The Gifted Gap

Writing for The 74, Kevin Mahnken recently released a piece updating readers on The Gifted Gap, or the gap between talented Black and low-income students and their whiter, more affluent peers. Excerpts of the piece appear below:

Efforts to improve the quality of American education often focus, implicitly or explicitly, on students who are achieving at levels far below their peers. But research released suggests that access to educational opportunity is also unequally distributed among children at the top of the academic heap, and that even some of the brightest young students are at a high risk of being overlooked within their schools and districts.

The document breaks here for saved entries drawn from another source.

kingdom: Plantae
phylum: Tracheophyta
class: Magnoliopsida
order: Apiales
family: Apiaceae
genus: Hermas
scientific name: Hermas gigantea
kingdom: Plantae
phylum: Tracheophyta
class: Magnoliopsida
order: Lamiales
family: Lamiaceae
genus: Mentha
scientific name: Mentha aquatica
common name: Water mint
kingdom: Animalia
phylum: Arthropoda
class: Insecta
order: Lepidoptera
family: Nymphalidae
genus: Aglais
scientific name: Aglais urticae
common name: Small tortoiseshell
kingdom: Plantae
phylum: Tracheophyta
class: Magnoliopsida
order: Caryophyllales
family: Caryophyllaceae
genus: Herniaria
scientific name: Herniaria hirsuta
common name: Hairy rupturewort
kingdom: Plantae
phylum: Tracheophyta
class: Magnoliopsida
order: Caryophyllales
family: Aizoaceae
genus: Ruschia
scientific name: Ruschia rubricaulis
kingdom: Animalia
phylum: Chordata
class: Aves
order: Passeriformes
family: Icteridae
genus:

The study, commissioned by the reform-oriented Thomas B. Fordham Institute, points to clear disparities in the prospects of high-achieving students along lines of race and class. Black and low-income elementary schoolers in Ohio who scored well on state exams were less likely to be classified as gifted and talented than comparable white and high-income children. Into middle and high school, they achieved at lower levels on standardized tests, Advanced Placement exams, and college entrance exams, and they were less likely to enroll in college.

The report finds that simply being identified as gifted may carry some achievement benefits: Receiving the gifted classification in math led to a modest increase in reading scores of .02 standard deviations and a boost to math scores of .03 standard deviations — equivalent to a performance boost of roughly one percentile annually. What’s more, those effects were relatively larger for African American and Hispanic students than white ones.

The findings echo those of a 2016 paper published by economists David Card and Laura Giuliano, which found that when a large urban school district adopted universal gifted screening for second graders, it led to large increases in the number of minority and low-income students who were classified.